● **GOAL OF THE EXERCISE**: In the items below, give the lines from the one containing "n. Probeert u" through the one containing "RSS-syndicatie", both included, as a JSON list of strings with one string per line and blank lines omitted.
═══ SOURCE DATA
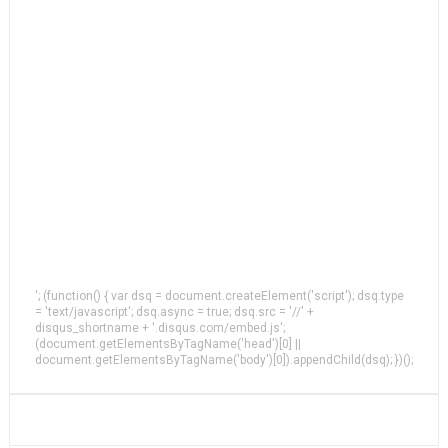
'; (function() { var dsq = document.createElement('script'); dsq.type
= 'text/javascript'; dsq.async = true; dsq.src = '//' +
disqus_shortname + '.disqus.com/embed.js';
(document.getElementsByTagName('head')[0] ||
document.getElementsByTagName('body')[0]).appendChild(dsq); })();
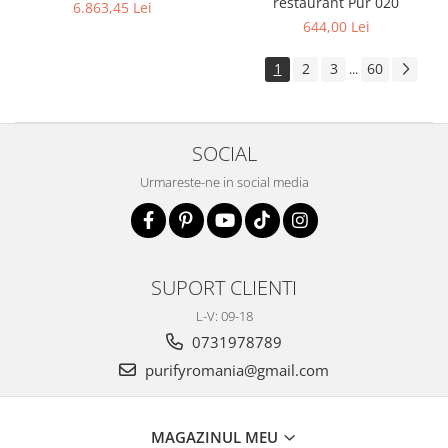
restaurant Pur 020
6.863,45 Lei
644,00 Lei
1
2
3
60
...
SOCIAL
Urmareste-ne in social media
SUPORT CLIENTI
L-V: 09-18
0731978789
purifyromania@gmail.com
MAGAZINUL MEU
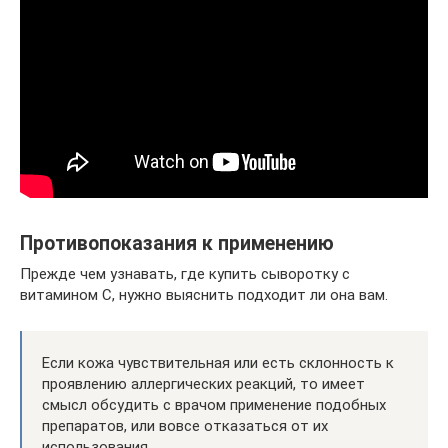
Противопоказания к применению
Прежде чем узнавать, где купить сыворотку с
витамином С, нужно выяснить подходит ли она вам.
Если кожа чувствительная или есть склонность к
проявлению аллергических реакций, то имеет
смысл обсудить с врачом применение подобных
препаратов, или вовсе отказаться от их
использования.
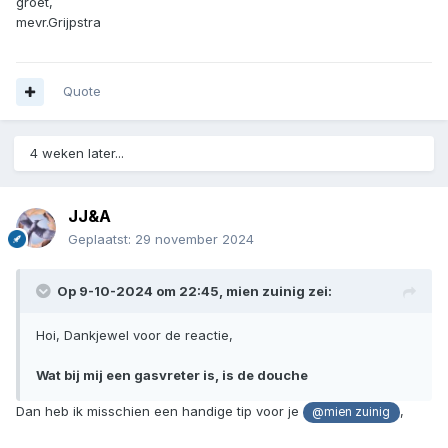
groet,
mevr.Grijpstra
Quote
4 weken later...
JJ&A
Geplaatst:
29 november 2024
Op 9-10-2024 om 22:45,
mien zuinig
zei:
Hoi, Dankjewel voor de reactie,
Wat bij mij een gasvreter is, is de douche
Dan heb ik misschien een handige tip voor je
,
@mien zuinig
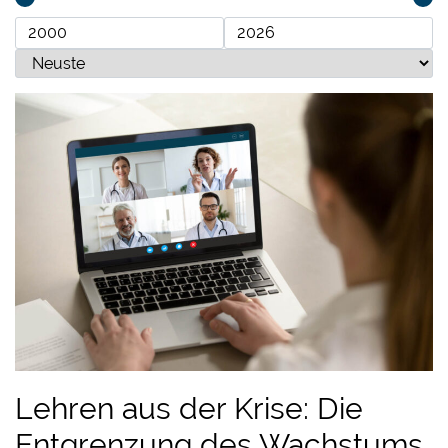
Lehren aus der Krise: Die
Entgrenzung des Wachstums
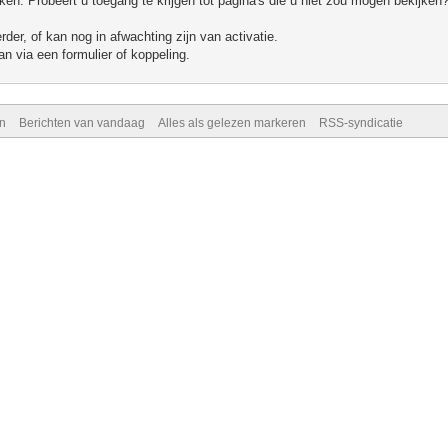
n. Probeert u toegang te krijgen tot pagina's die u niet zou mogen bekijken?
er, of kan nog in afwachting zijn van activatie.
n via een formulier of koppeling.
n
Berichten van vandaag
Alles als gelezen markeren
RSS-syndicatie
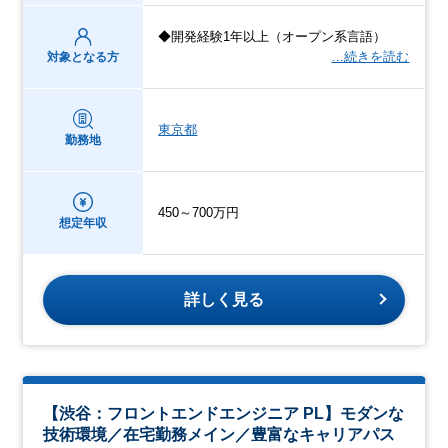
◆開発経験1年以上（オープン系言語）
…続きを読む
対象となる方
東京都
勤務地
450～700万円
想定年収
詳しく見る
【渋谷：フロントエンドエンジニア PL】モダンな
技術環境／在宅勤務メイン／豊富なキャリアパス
══════
═══ SOURCE DATA
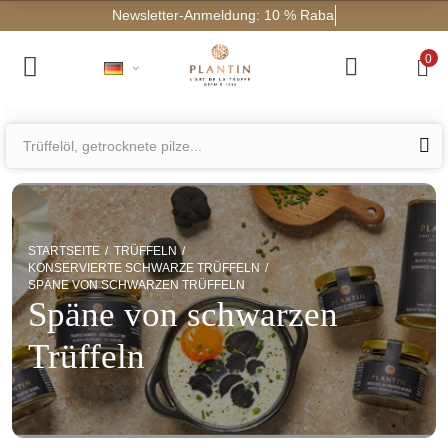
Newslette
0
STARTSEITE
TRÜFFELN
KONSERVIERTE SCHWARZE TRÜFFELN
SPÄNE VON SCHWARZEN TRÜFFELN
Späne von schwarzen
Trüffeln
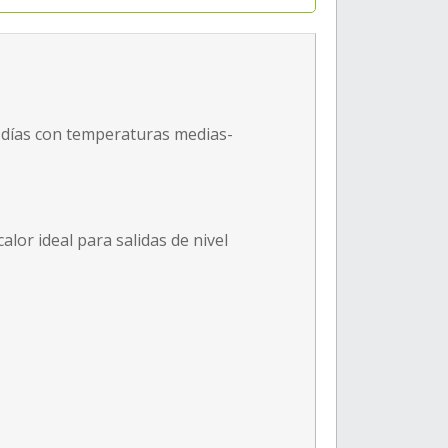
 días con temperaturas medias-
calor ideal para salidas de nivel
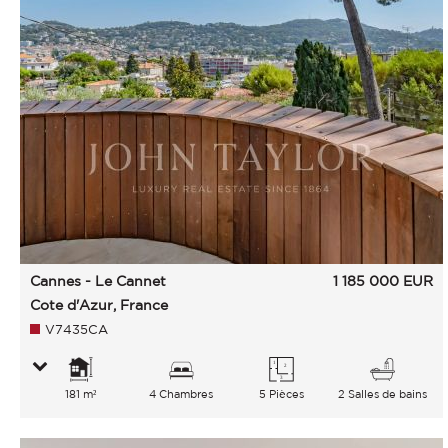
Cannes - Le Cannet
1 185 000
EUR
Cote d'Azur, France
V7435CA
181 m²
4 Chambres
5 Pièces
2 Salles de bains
══════
═══ SOURCE DATA
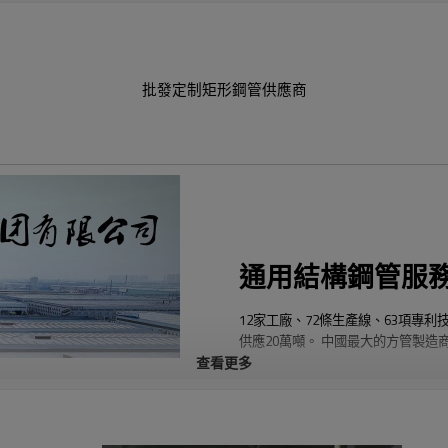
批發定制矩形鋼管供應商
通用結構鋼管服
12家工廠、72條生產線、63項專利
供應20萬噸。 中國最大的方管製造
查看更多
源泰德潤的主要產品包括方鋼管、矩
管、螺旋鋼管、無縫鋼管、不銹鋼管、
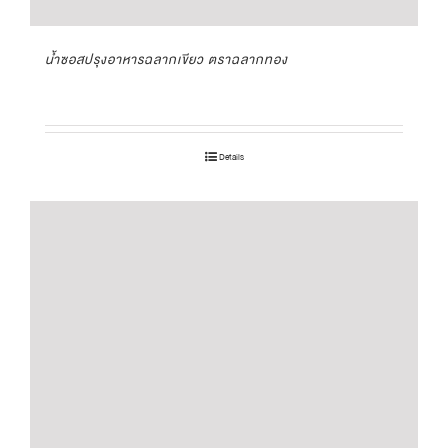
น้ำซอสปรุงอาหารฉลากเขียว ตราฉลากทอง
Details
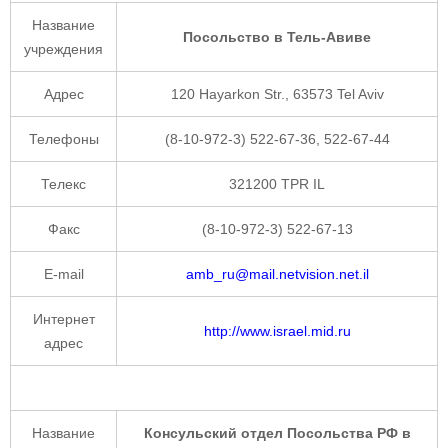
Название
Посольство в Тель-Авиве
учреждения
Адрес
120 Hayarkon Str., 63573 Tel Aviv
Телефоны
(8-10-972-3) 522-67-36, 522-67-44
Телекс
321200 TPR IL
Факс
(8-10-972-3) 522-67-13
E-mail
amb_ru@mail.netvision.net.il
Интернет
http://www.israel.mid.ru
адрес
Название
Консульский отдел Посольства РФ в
══════
● **ANSWER SPACE**:
[
  "n. Probeert u toegang te krijgen tot pagina's die u niet zou mogen bekijken?",
  "er, of kan nog in afwachting zijn van activatie.",
  "n via een formulier of koppeling.",
  "n",
  "Berichten van vandaag",
  "Alles als gelezen markeren",
  "RSS-syndicatie"
]